International Standards on Drug Use Prevention [26] provide characteristics of media campaigns deemed to be associated with efficacy and/or effectiveness (pp. 33–34):
  • “They precisely identify the target group of the campaign.
  • They are based on a solid theoretical basis.
  • The messages employed are designed on the basis of strong formative research.
  • They strongly connect with other existing drug prevention programmes in the home, school and community.
  • They achieve adequate exposure of the target group for a long period of time.
  • They are evaluated systematically.
  • They target parents, as this also appears to have an independent effect on the children.
  • They are aimed at changing cultural norms about substance use, educating about the consequences of substance use and/or suggesting strategies to resist substance use.”
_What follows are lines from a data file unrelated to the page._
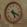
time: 5:18
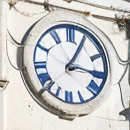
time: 3:04
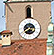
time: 1:39
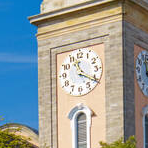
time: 11:20
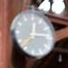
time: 12:14
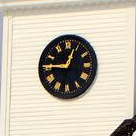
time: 12:45
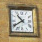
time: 10:39
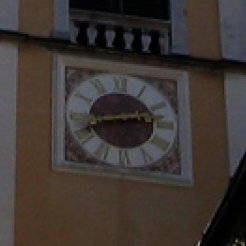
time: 2:42
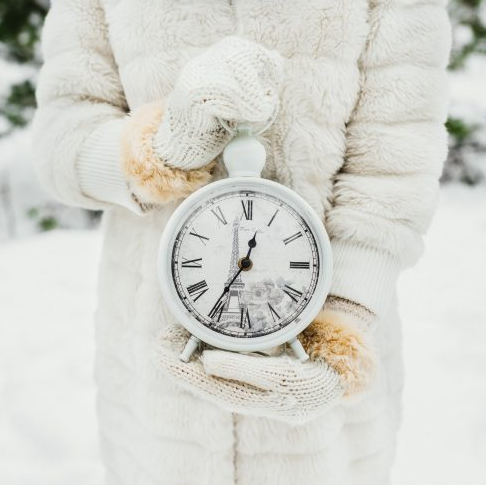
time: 12:35
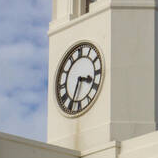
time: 3:34
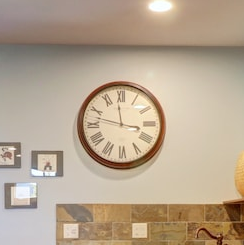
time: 11:47
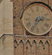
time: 2:35
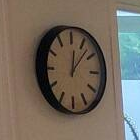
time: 12:07
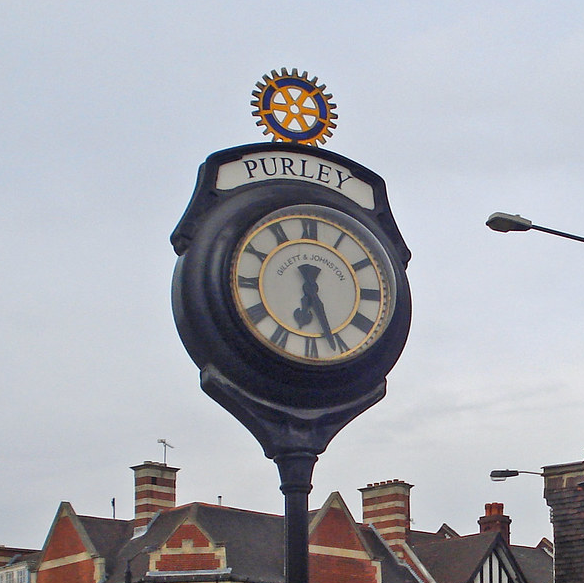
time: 6:26
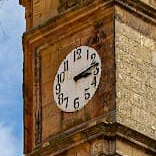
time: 3:13
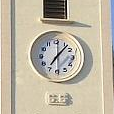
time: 7:06
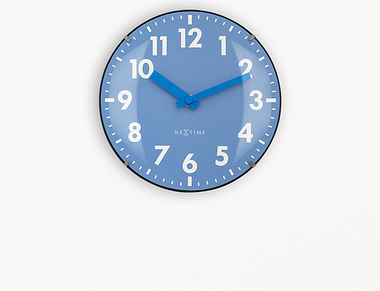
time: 10:11
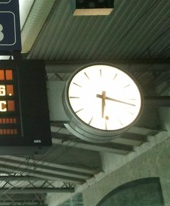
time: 6:17
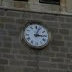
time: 3:03
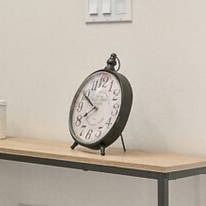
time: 7:49
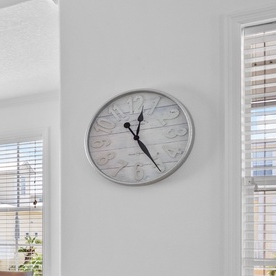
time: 12:25
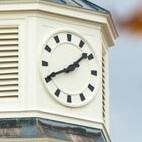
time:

Unfortunately, none of the Polish campaigns aimed at reducing the risk of drinking alcohol during pregnancy and FASD meets the above criteria. In contrary, most of the campaigns are badly designed (without testing of their concepts) and implemented with limited resource (if not sponsored by the alcohol industry). Any of them has been evaluated and most of them passed unnoticed due to insufficient coverage, limited forms and implementation time. As shown by [27] achieving adequate exposure (it was 10 or more times of hearing the message) is necessary to improve FAS prevention knowledge among the target group. With lower exposure, the massage might be misinterpreted and counterproductive.
It may be proposed to differentiate the FASD prevention messages addressing three groups of women:
  • The key message to women who do not accept even moderate alcohol use during pregnancy should strengthen their attitude (saying: Yes, you are right, keep doing) and, eventually promoting abstinence (or moderate drinking) when planning the pregnancy and/or encouraging use of effective contraceptive measures to avoid unplanned pregnancy.
  • In case of women accepting moderate alcohol use during pregnancy, probably effective would be warning about the health hazard associated with exposing the fetus to moderate doses of alcohol (Like: Is the momentary pleasure of drinking a glass of wine worth worrying about your child’s health for the rest of your life?).
  • Women with alcohol related problems may probably benefit from a campaign based on the CHOICES model [28][29][30] underlying that it’s never too late to stop/moderate your drinking (Although sooner is better) or to prevent getting pregnant. (Just because you have an alcohol problem doesn’t mean you can’t be a good mother. Take the first step and seek support).
The Polish women’s expectations (presented above) suggest at least two theoretical frameworks which might be useful in campaigns planning. First is the exemplification theory [31][32], stating that messages that use concrete, iconic and emotionally arousing exemplars are easily accessed and therefore people tend to rely upon them when making behavioral decisions. And women are especially vulnerable to this kind of messages [33]. Probably the strongest preventive effect would have “testimonials” of biological mothers of children with FASD like ones presented by women from the NOFAS Circle of Hope, who share their stories on the YouTube (https://fasdunited.org/stamp-out-stigma/, accessed on 16 February 2022). Unfortunately, there is no organization in Poland that brings together biological mothers of children with FASD. The fear of stigmatization and social rejection for drinking alcohol during pregnancy is still too strong. A leader as brave, strong and determined to help women who need support to cope with the guilt and grief of drinking alcohol during pregnancy as Kattie Mitchel, the Vice President of the National Organization on Fetal Alcohol Syndrome (NOFAS), has not yet emerged among Polish mothers.